One quarter ago things were expected to get better as 2022 progressed. Now they are battening down the hatches. This has been the strangest cycle I’ve seen in more than two decades of owning and following Micron. The stock is down now below $60 per share in anticipation of demand, and thus pricing, weakness. Nobody knows how long the weakness will last or how bad it will be. This quarter was a record for a company and pricing only declined slightly. The low share price is because the overall tech market is well into bear territory, and because when demand declines in memory, nobody knows where it will stop. I won’t even venture a guess as to what will happen. I’ve been wrong too many times since COVID hit and have no reason to think I’ll be more right in the future. If you want to play the memory cycle, this would typically be too early to start buying. There are usually at least four quarters of pain before things recover. But since the Pandemic hit, history has not applied. Micron is taking action, lowering bit growth and contemplating lower fab utilization to reduce supply growth.
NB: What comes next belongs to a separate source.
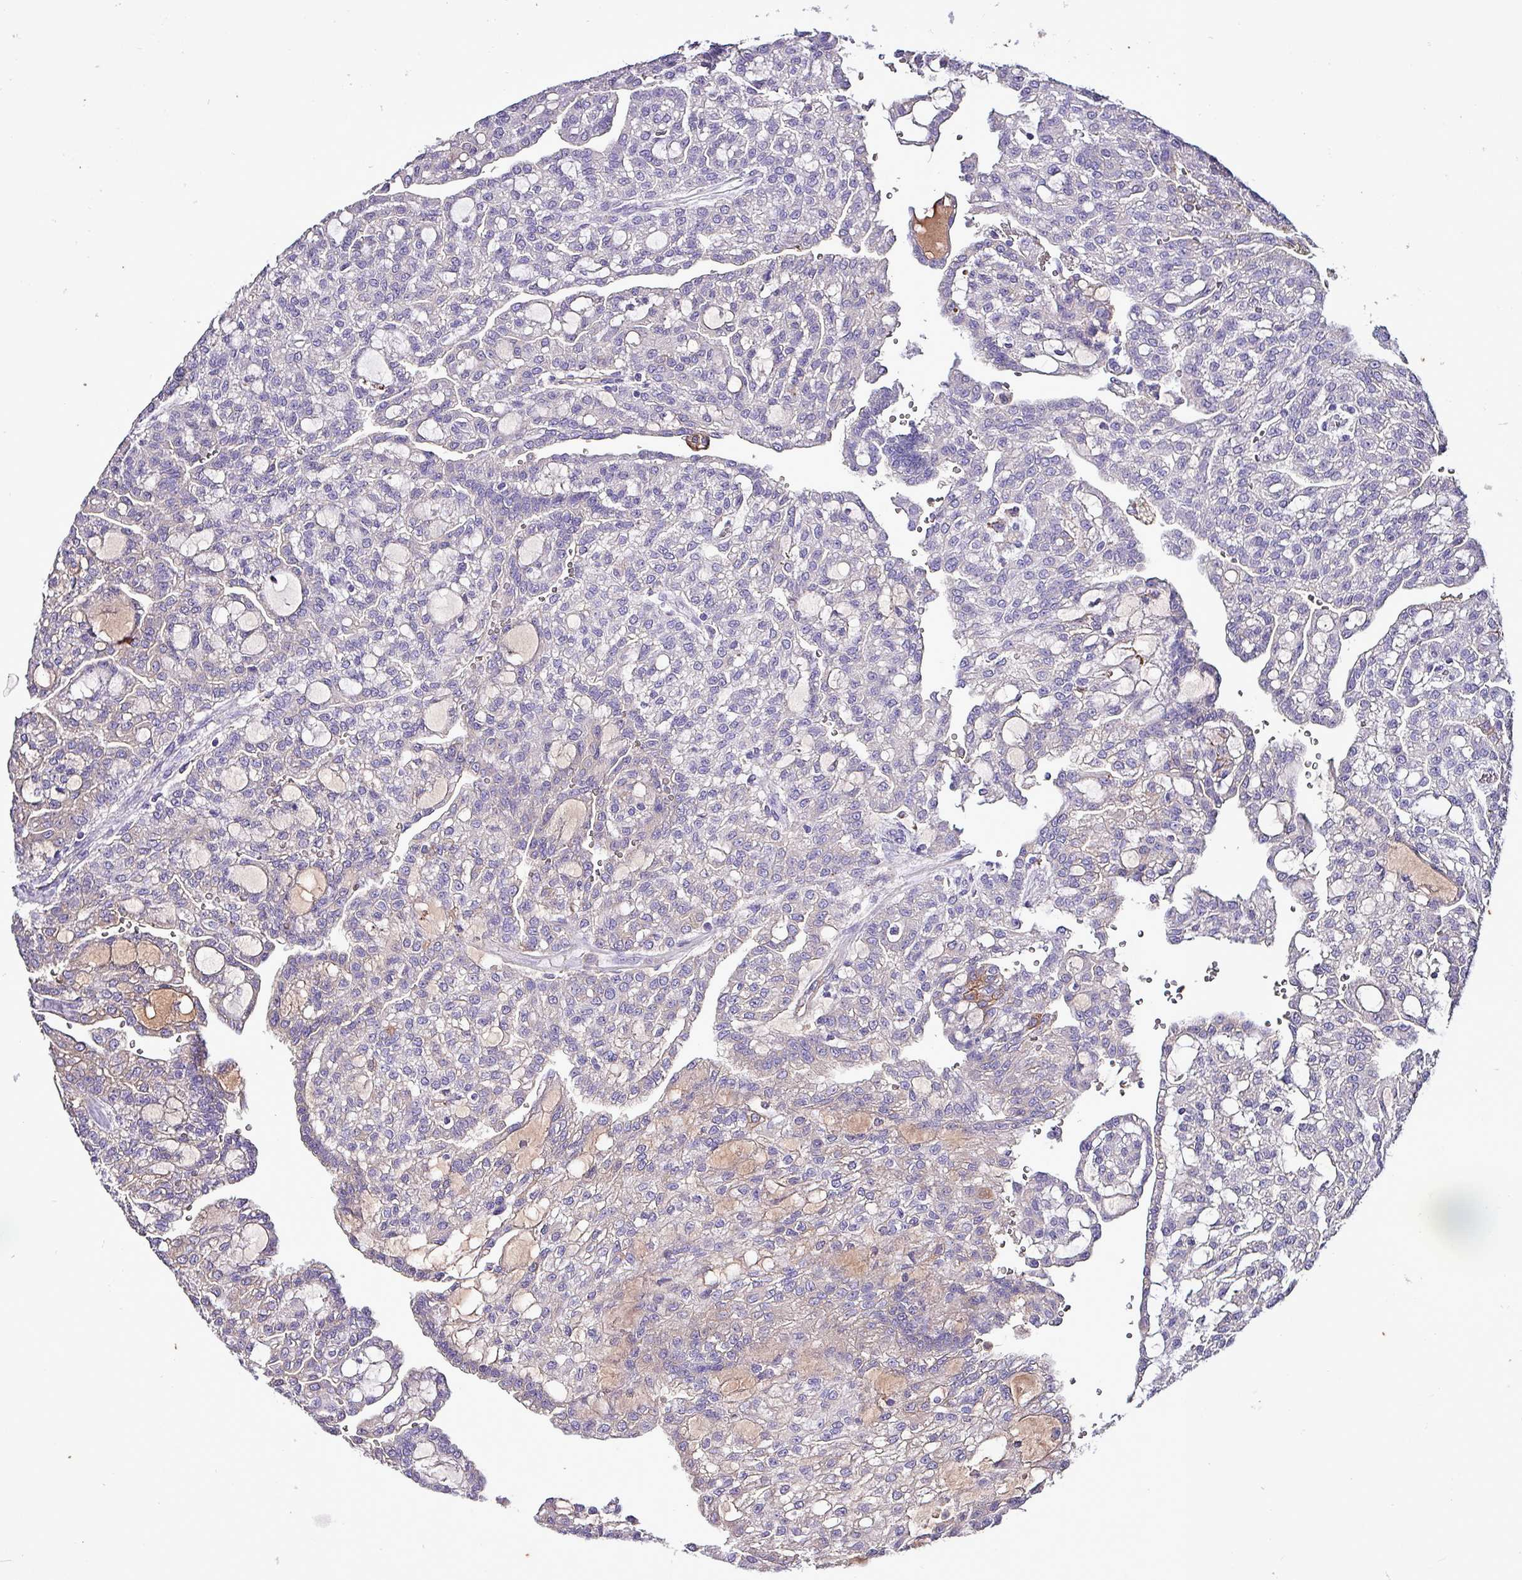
{"staining": {"intensity": "negative", "quantity": "none", "location": "none"}, "tissue": "renal cancer", "cell_type": "Tumor cells", "image_type": "cancer", "snomed": [{"axis": "morphology", "description": "Adenocarcinoma, NOS"}, {"axis": "topography", "description": "Kidney"}], "caption": "Immunohistochemistry histopathology image of neoplastic tissue: human renal cancer (adenocarcinoma) stained with DAB reveals no significant protein positivity in tumor cells. (Brightfield microscopy of DAB immunohistochemistry (IHC) at high magnification).", "gene": "HP", "patient": {"sex": "male", "age": 63}}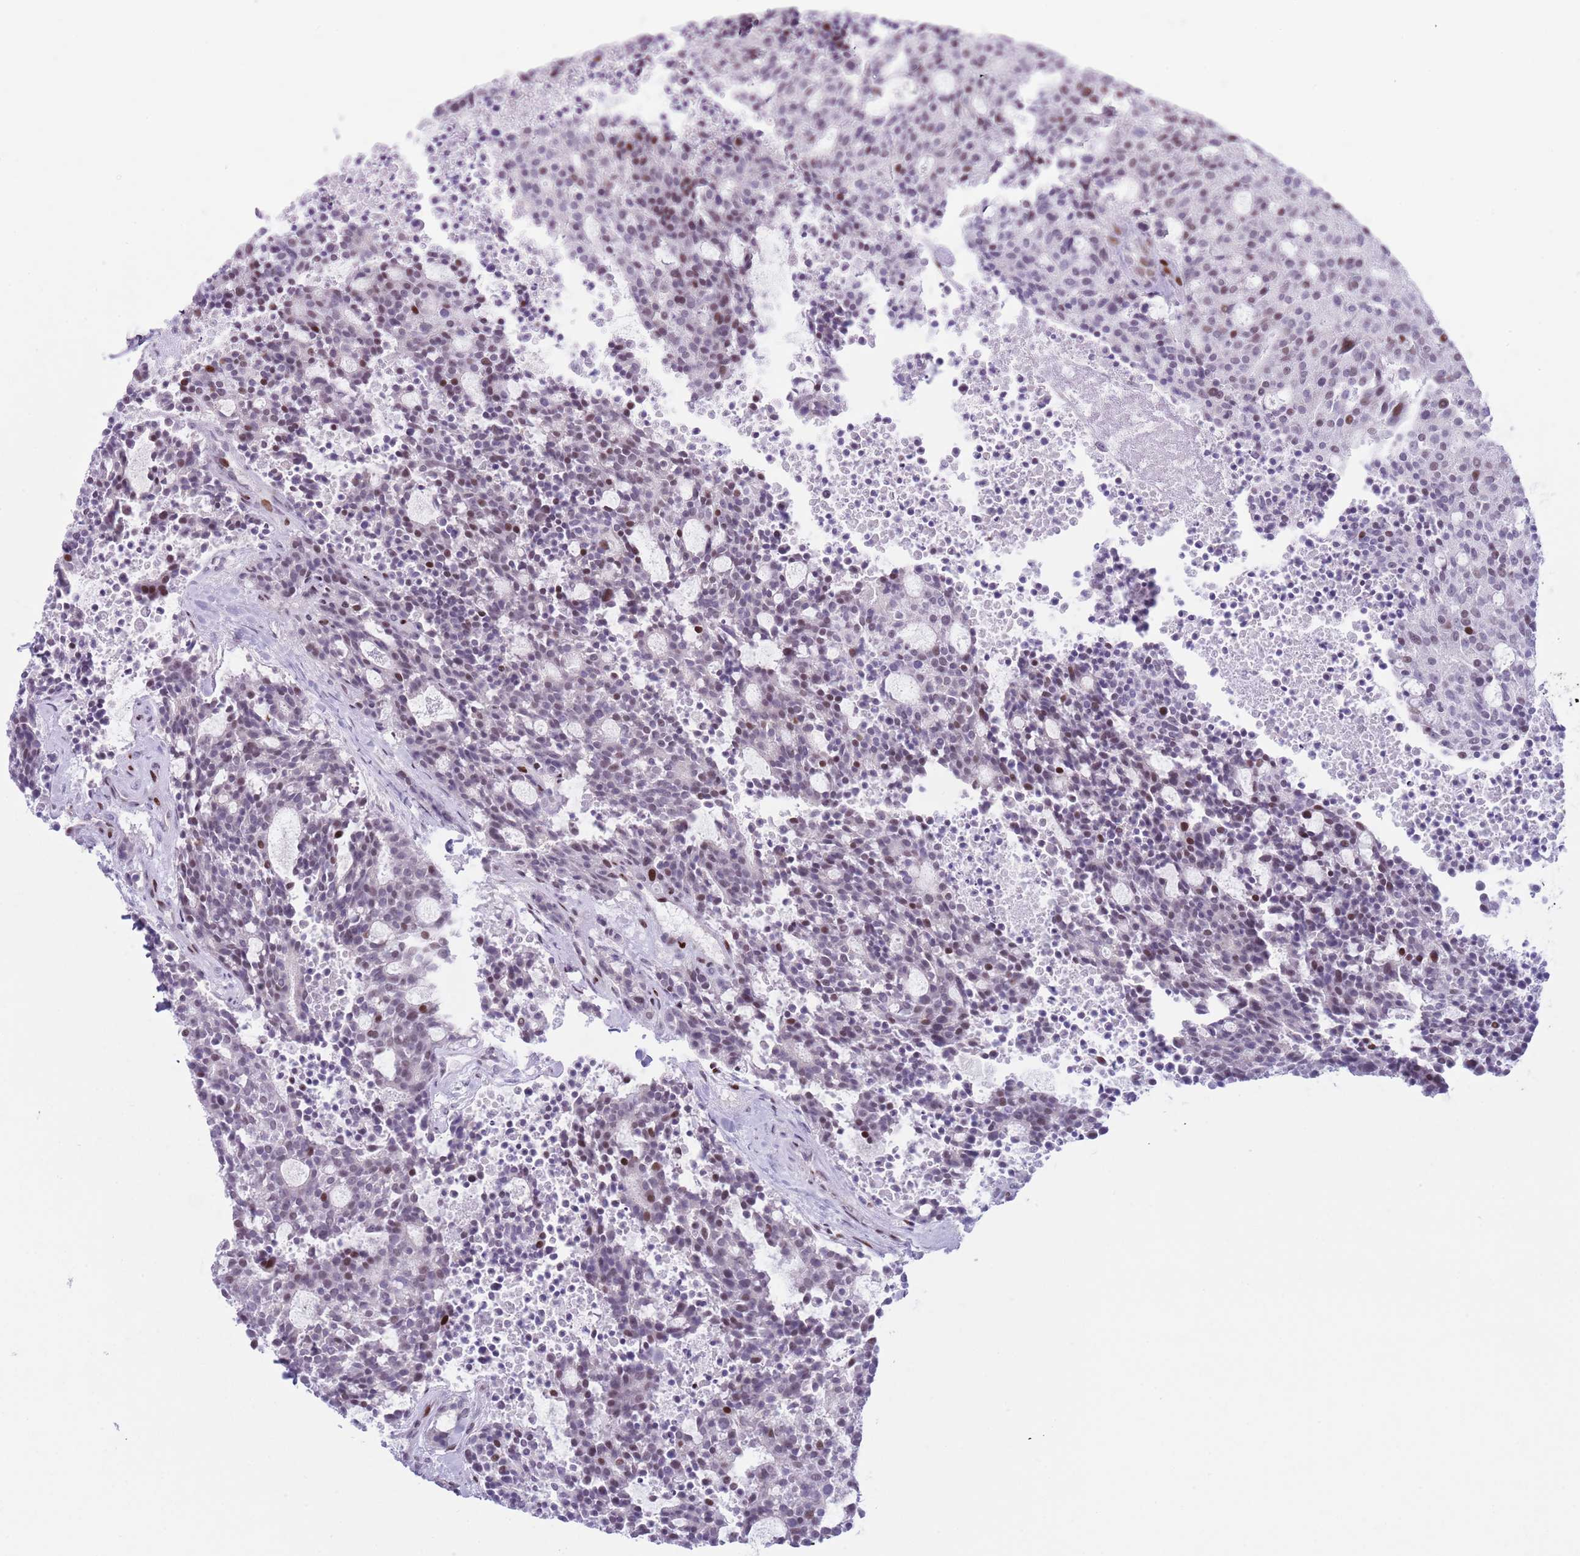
{"staining": {"intensity": "moderate", "quantity": "25%-75%", "location": "nuclear"}, "tissue": "carcinoid", "cell_type": "Tumor cells", "image_type": "cancer", "snomed": [{"axis": "morphology", "description": "Carcinoid, malignant, NOS"}, {"axis": "topography", "description": "Pancreas"}], "caption": "IHC micrograph of human carcinoid stained for a protein (brown), which displays medium levels of moderate nuclear positivity in approximately 25%-75% of tumor cells.", "gene": "MFSD10", "patient": {"sex": "female", "age": 54}}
They will also grow inventory rather than let pricing collapse. Sadana said something that gave me optimism that cycles will dampen in the future, the fact that most big customers have LTAs with the major DRAM makers. This makes it less likely the overall DRAM industry will overbuild and overshoot demand. This won’t prevent cycles, but it should help to dampen them. As for this cycle, I hope it is short and I hope the recovery matches up with a rebound in equity valuations. I’d still like to be out of my Micron position by the end of calendar 2022, though the odds of that are much lower than they were three months ago. I’ll be closely watching what Samsung and Hynix say in their earnings reports in the next couple weeks.